ちなみに私は他人のこと全然許せないタイプです。


【あらすじ】

スパゲッティの皿に顔を突っ込んだ状態で死亡した男が見つかる。この事件の調査を担当することになったのは、ベテラン刑事のサマセットと、新米刑事のミルズ。
調査を進めていく中で、次々と連続殺人がおこる。サマセットは、これが「7つの大罪」に見立てた犯行だということに気づく。

やがて明らかになる、犯人の真の目的に、サマセットやミルズも無関係ではいられず……。


【こんな人に刺さりそう】

•刑事ものが好き
•バディの仲が深まっていくのを見るのが好き
•7つの大罪を題材にした作品が好き
•人の善悪観が気になる

注意:性的暴行を想起させるシーンがあります。


【ネタバレなし感想】

「7つの大罪」に基づいた殺人であるため、7つの殺され方があるのですが、バリエーション豊かで面白い(…と言っていいのかわかりませんが)。

「この罪に対しては、どのような殺され方をするのだろう?」とワクワクしながら見た。

サマセットとミルズは、最初はあまり仲がよくないのですが、やがて打ち解け、お互いをバディとして認め合うのもアツい。

犯人の最終的な目的がわかったとき、思わず「私ならどういう選択をするだろう?」と考えてしまった。 


【ネタバレあり感想】

サマセットとミルズの関係


物語冒頭、サマセットは引退間近で、やる気満々のミルズに対して、そこまで協力的ではないように見える。
ミルズは、そんなサマセットに若干イラついている様子。

2人の関係が変わるのは、ミルズの妻:トレイシーがサマセットを夕食に招いたところだ。

この夕食会で2人は打ち解け、協力して事件を解決しようとしていく。つまりトレイシーのおかげ。

=== 次の課題 ===
• a. 映画の感想文によると、この作品に7つの殺され方があるのはなぜですか。本文に書かれている理由を一文で説明しなさい。
• b. 映画の感想文を、最後の文の後から続けて書きなさい。

=== 提供資料 ===
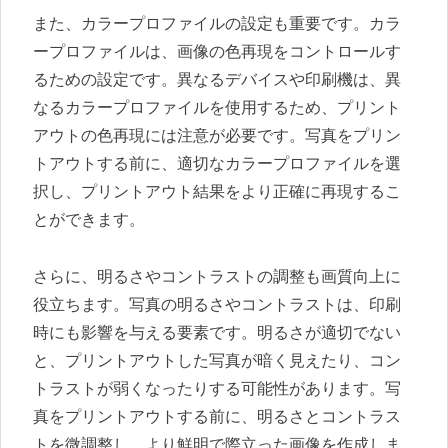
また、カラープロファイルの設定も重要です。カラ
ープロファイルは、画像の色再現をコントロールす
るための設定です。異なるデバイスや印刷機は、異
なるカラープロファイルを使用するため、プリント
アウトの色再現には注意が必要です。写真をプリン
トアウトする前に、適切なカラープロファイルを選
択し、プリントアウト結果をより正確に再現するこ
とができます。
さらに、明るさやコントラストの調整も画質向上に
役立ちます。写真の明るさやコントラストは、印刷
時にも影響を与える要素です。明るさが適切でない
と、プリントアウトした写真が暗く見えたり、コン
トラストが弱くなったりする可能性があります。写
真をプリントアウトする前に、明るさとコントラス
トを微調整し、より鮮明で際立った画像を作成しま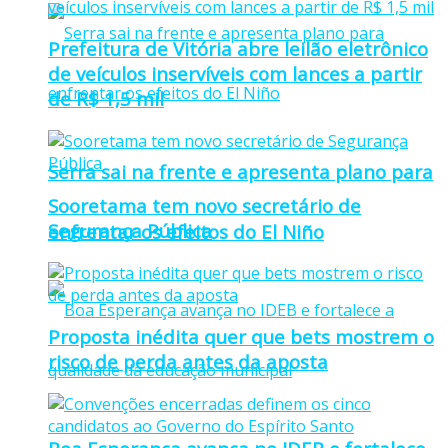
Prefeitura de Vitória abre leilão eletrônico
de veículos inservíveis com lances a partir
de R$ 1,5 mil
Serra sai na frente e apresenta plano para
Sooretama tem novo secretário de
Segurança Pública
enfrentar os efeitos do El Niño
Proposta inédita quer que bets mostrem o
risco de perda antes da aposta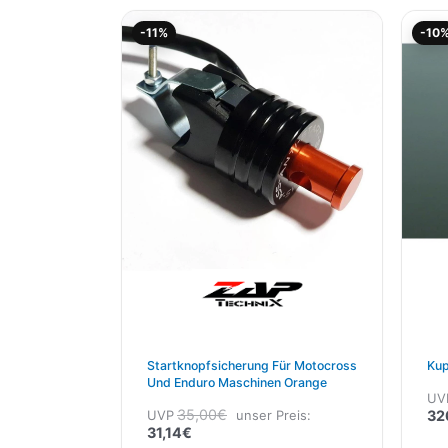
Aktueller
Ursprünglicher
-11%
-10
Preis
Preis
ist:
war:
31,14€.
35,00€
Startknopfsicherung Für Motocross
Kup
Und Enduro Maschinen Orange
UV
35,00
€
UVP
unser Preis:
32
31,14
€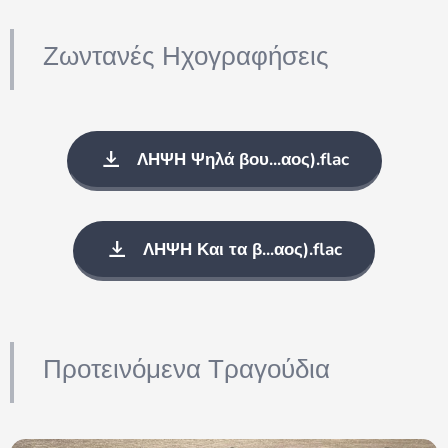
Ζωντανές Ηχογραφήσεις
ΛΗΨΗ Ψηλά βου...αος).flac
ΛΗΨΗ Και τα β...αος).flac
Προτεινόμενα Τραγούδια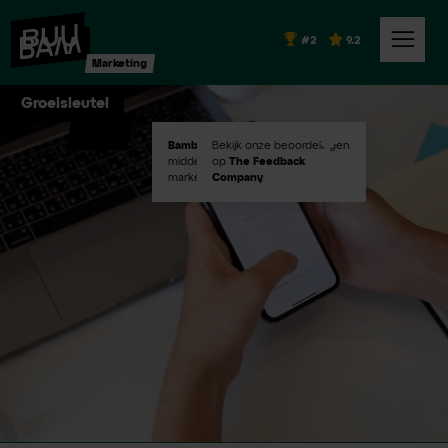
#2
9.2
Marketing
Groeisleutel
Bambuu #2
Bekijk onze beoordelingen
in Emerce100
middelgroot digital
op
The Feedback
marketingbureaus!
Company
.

=== 解答例 ===
• a. 作中の殺人が「7つの大罪」に基づいたものだからです。

• b.
最初はぎこちない雰囲気で過ごしていた2人が、事件を解決するための「相棒」になっていく過程は、バディものに燃えるタイプの私としては、とても好きなところ……!!

最初から仲良しなのではなく、仲良くなっていく様子を見られるところがいいですね。 

犯人がやったことは正しい?

この映画を見て感想を語る上で外せないだろうな、と感じるの「犯人がやったことを正しいと思うか」ということ。

もちろん大半の人が「正しくない」と答えるだろうけど、どう正しくないのか。

殺人そのものが悪だから、犯人には裁きを下す権利がないから、被害者を殺すことに正当性がないから、などの理由があげられるだろう。

それらをまとめると、犯人の正しくなさは「正義を理由に、自分の欲望を満たしているだけだから」ということになると思う。

例えば、1番初めの「暴食」の罪においても、「太った見た目で他人の食欲を減退させた」と説明していたが、正当性がない。
太っている人を見る=食欲が減るというのは、多くの人がそうである、つまり一般的で常識的な感性とは言えない。あくまで犯人が「そう思った」だけである。

殺すという行為そのものが悪いにせよ、殺した理由が、一般人から見ても「まあ、被害者って結構悪いやつだしな…」と思わせるようなものであれば、犯人は英雄視されたり支持されたりしただろう。

終盤、終始冷静で朴訥な様子の犯人が、「なぜ彼らを殺したのか」かを語る時は怒りを帯びた様子で早口に語るのが、彼の潔癖感を表していてよかった。

内容としては全く共感できないが、犯人の異常さ、「彼なりにここにプライドがあるんだ…」と感じさせるシーンであった。


「色欲の罪」を正当化するならば

ところで、1番気になったのは「色欲」の罪だ。
色欲の罪を代表するものとして、犯人は「売春婦」を選んだが、私としてはこの選択にすごく疑問を感じる(まあ他のも疑問ですが、特に、という意味でね)。

「色欲の罪」を代表するならば、それは性を売っている側である売春婦ではなく、性を買っている側である買春男であるべきだ。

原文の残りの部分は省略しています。